LONDON — Tuesday’s Global Disability Summit in London yielded 170 commitments to increase disability inclusion and tackle stigma in lower-income countries, according to the United Kingdom government, from financial pledges, to in-kind devices and technology, to new or amended action plans and charters. But some worried that parts of the disability community were left out, while others described a disconnect between large humanitarian agencies and specialist disability-focused organizations.
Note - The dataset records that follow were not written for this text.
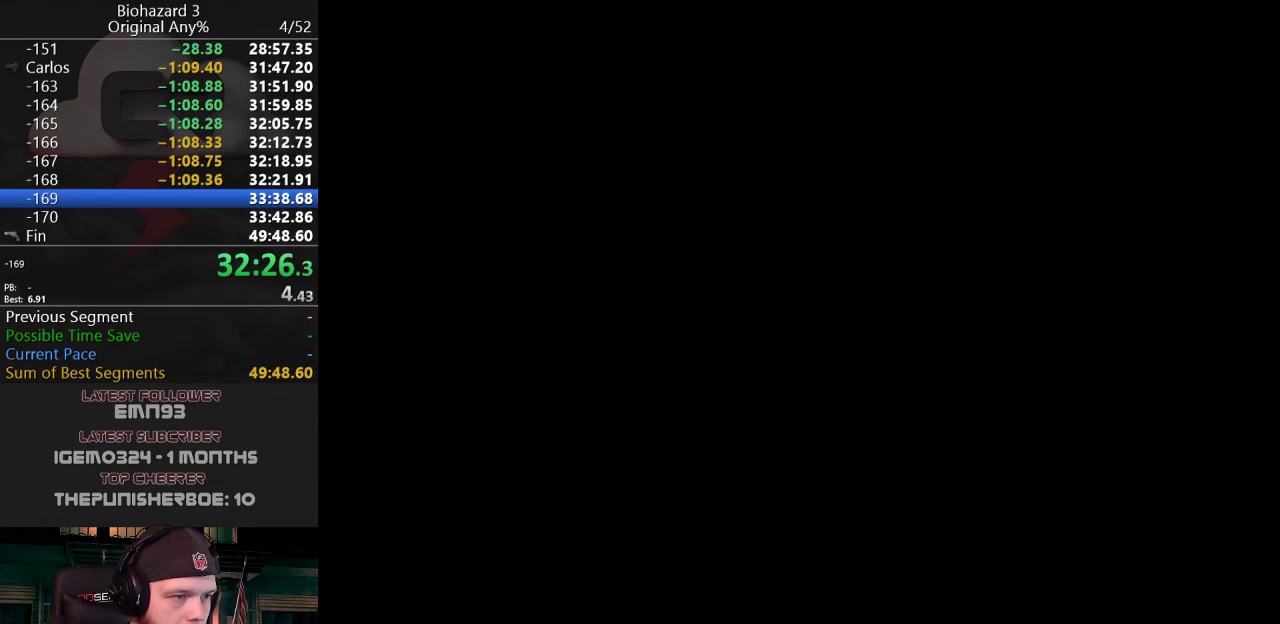
{"keys": ["j", "w"], "events": [[351, "qt", "down"], [451, "qt", "up"], [451, "w", "down"], [484, "j", "down"]]}
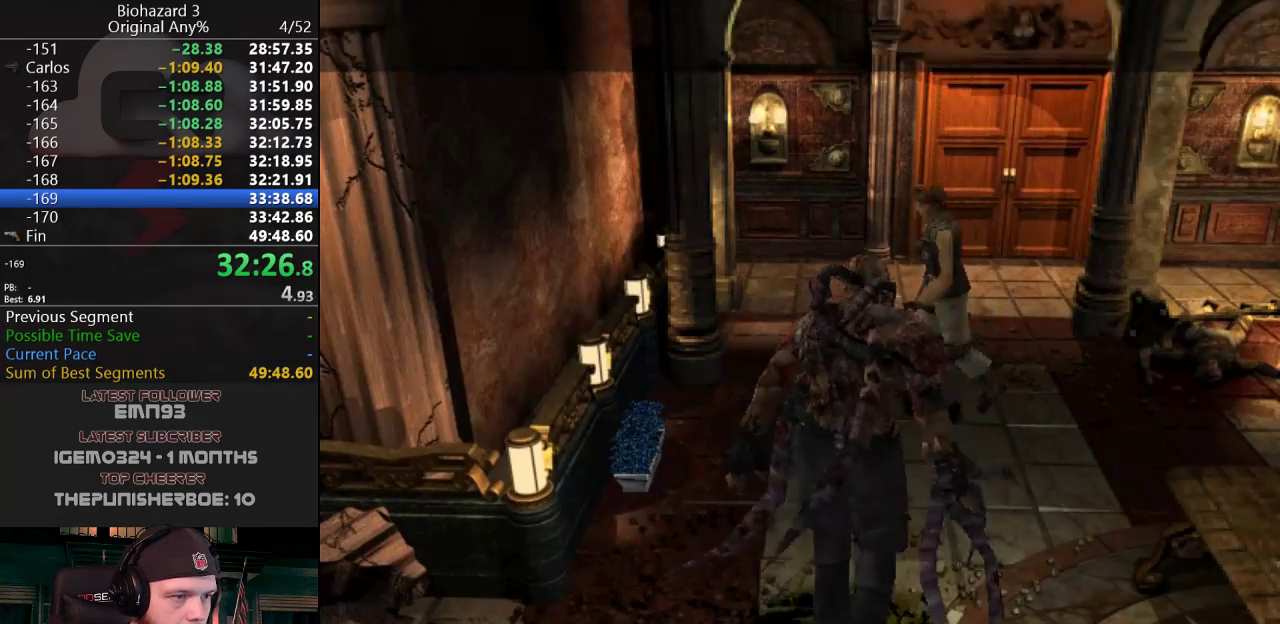
{"keys": ["d", "g", "j", "w"], "events": [[233, "d", "down"], [317, "d", "up"], [367, "g", "down"], [467, "d", "down"]]}
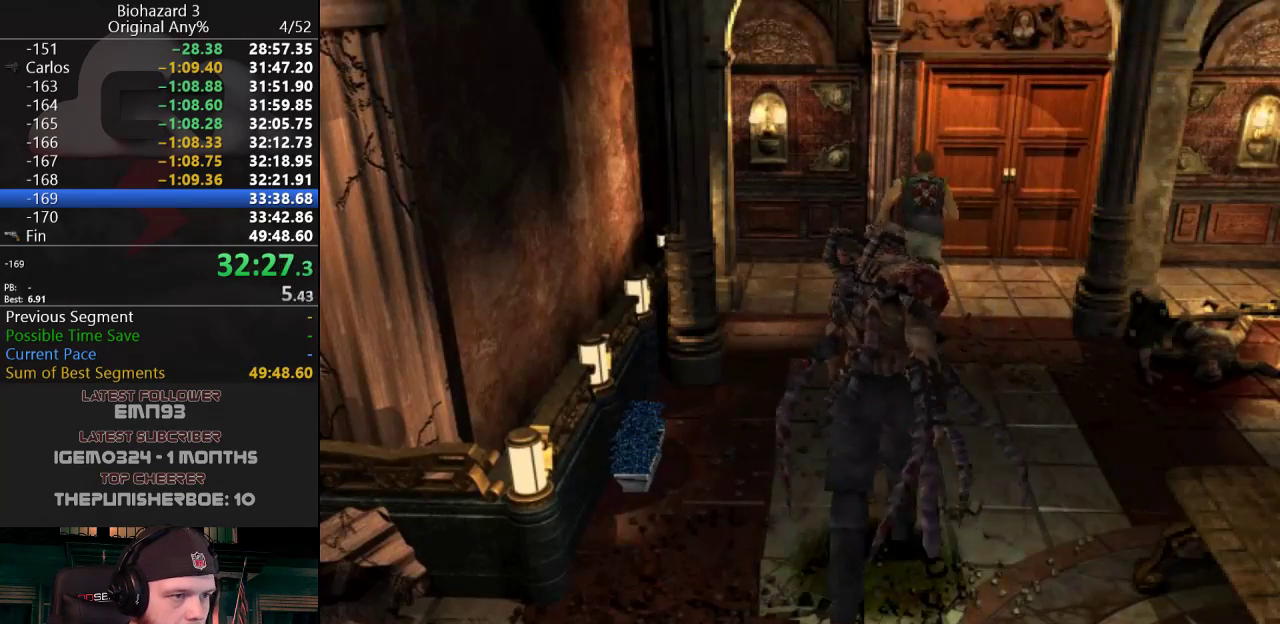
{"keys": ["a", "g", "j", "w"], "events": [[100, "d", "up"], [434, "a", "down"]]}
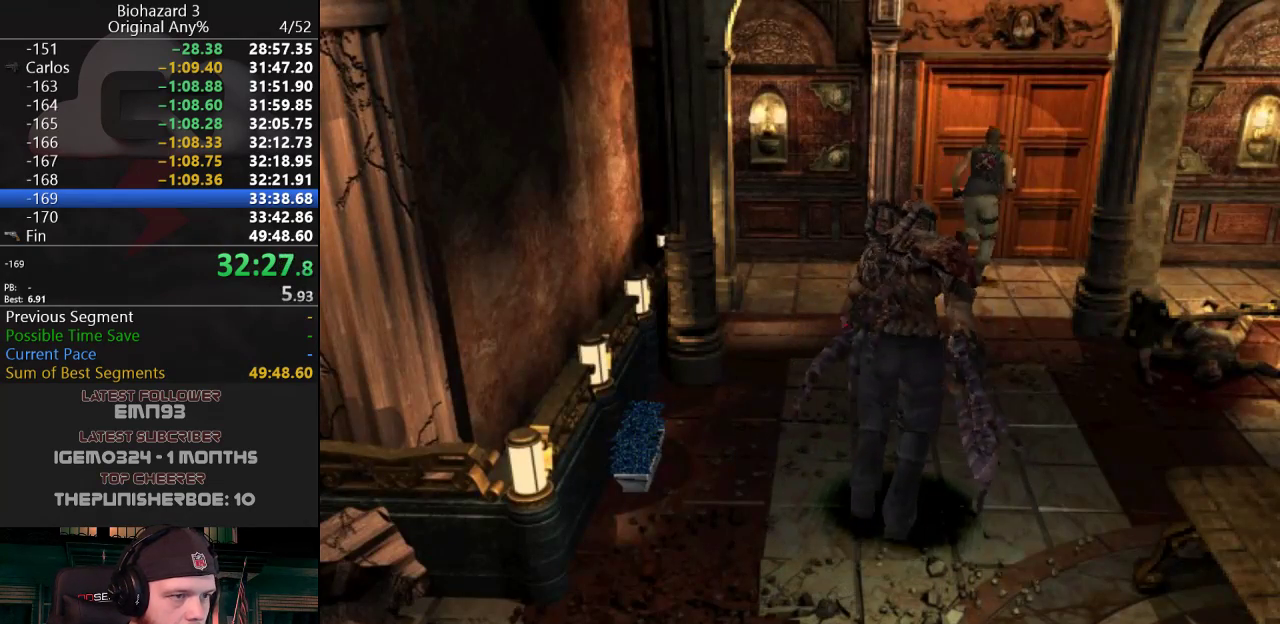
{"keys": [], "events": [[16, "a", "up"], [400, "g", "up"], [450, "j", "up"], [450, "w", "up"]]}
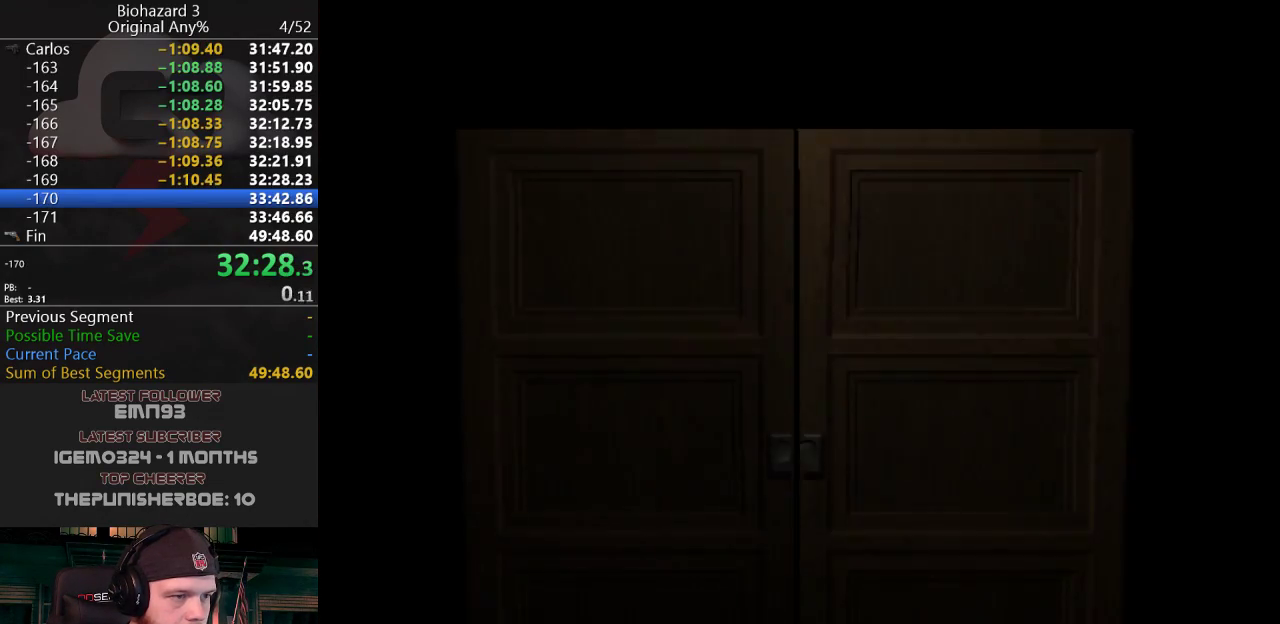
{"keys": ["w"], "events": [[184, "w", "down"]]}
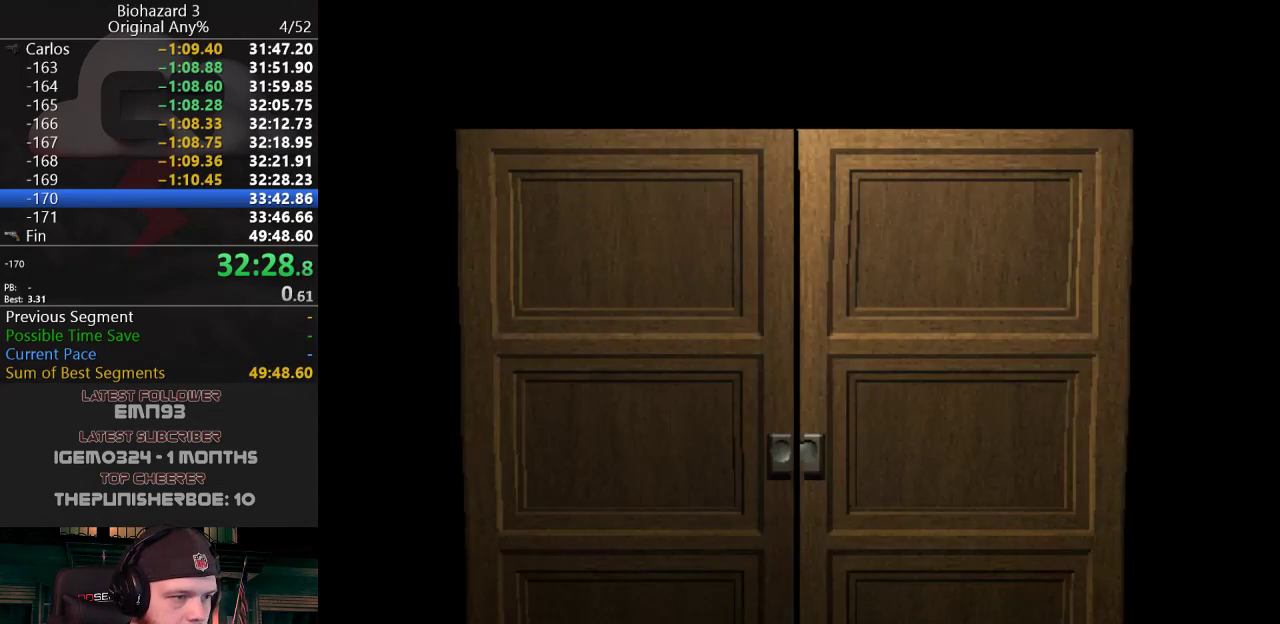
{"keys": ["f", "w"], "events": [[484, "f", "down"]]}
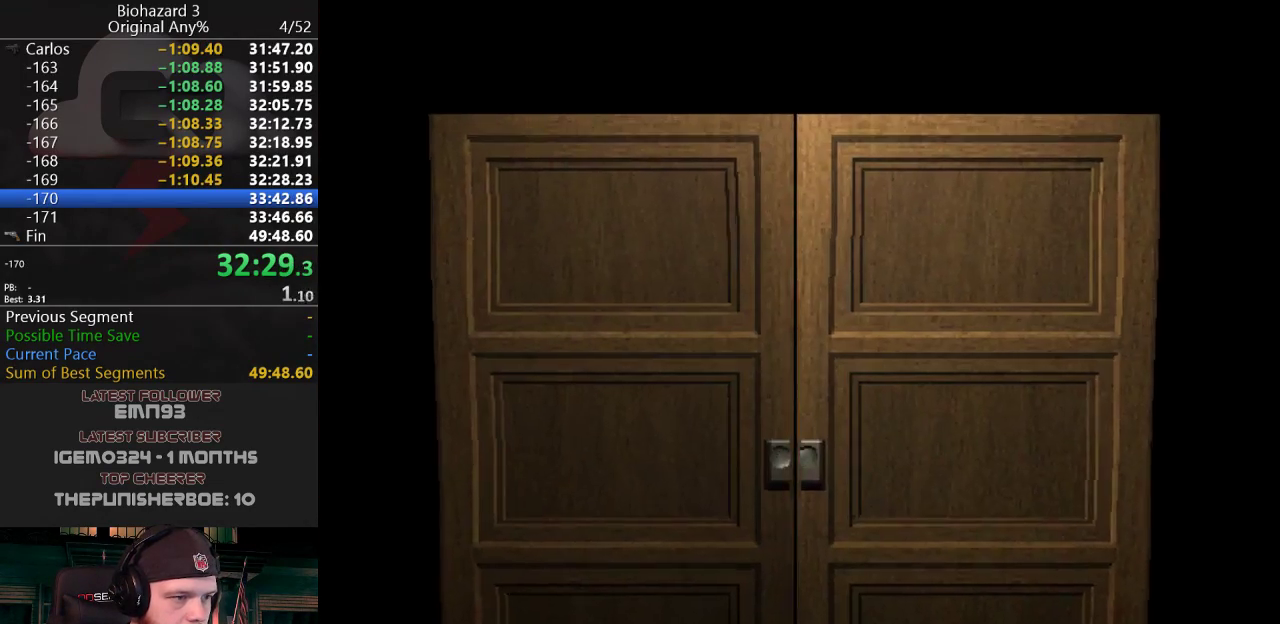
{"keys": ["j", "w"], "events": [[83, "f", "up"], [133, "a", "down"], [133, "j", "down"], [467, "a", "up"]]}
Hosted by the U.K. Department for International Development, the Kenyan government and the International Disability Alliance, the summit marked the first time the humanitarian and development sectors have come together formally to plan action on making aid more inclusive of people with disabilities. More than 800 delegates from government, civil society, and the private sector attended to discuss four themes: Addressing stigma; supporting inclusive education; economic empowerment; and technology and providing better access to devices.
“We have a good example of what works: We’ve been doing this for many years on gender, and we’re applying the same principles to disability,” Penny Mordaunt, secretary of state for international development, told Devex on the sidelines of the event.
“Later this year, we’re going to be announcing a more structured framework as to how we take this forward with all of our work and all of our funding,” she said, adding “it’s about having that framework so it’s absolutely embedded in everything we do, just like we did with women and girls.”
On top of the new framework and other commitments, DFID also launched the Charter for Change, an action plan for implementing the United Nations Convention on the Rights of Persons with Disabilities, which was signed in 2006 but only saw renewed enthusiasm from donors a decade later.
“One of the biggest challenges is that there are very few role models, very few good [practices] for people to learn from, and you have to have people with disabilities actually in the spotlight to actually demonstrate the capacities, the decision making, the lived experience,” Kirsty Smith, chief executive of disability charity CBM UK, told Devex. “While they aren’t there, you can continue to think of people with disabilities as ‘the other,’ and I think that’s where they have stayed.”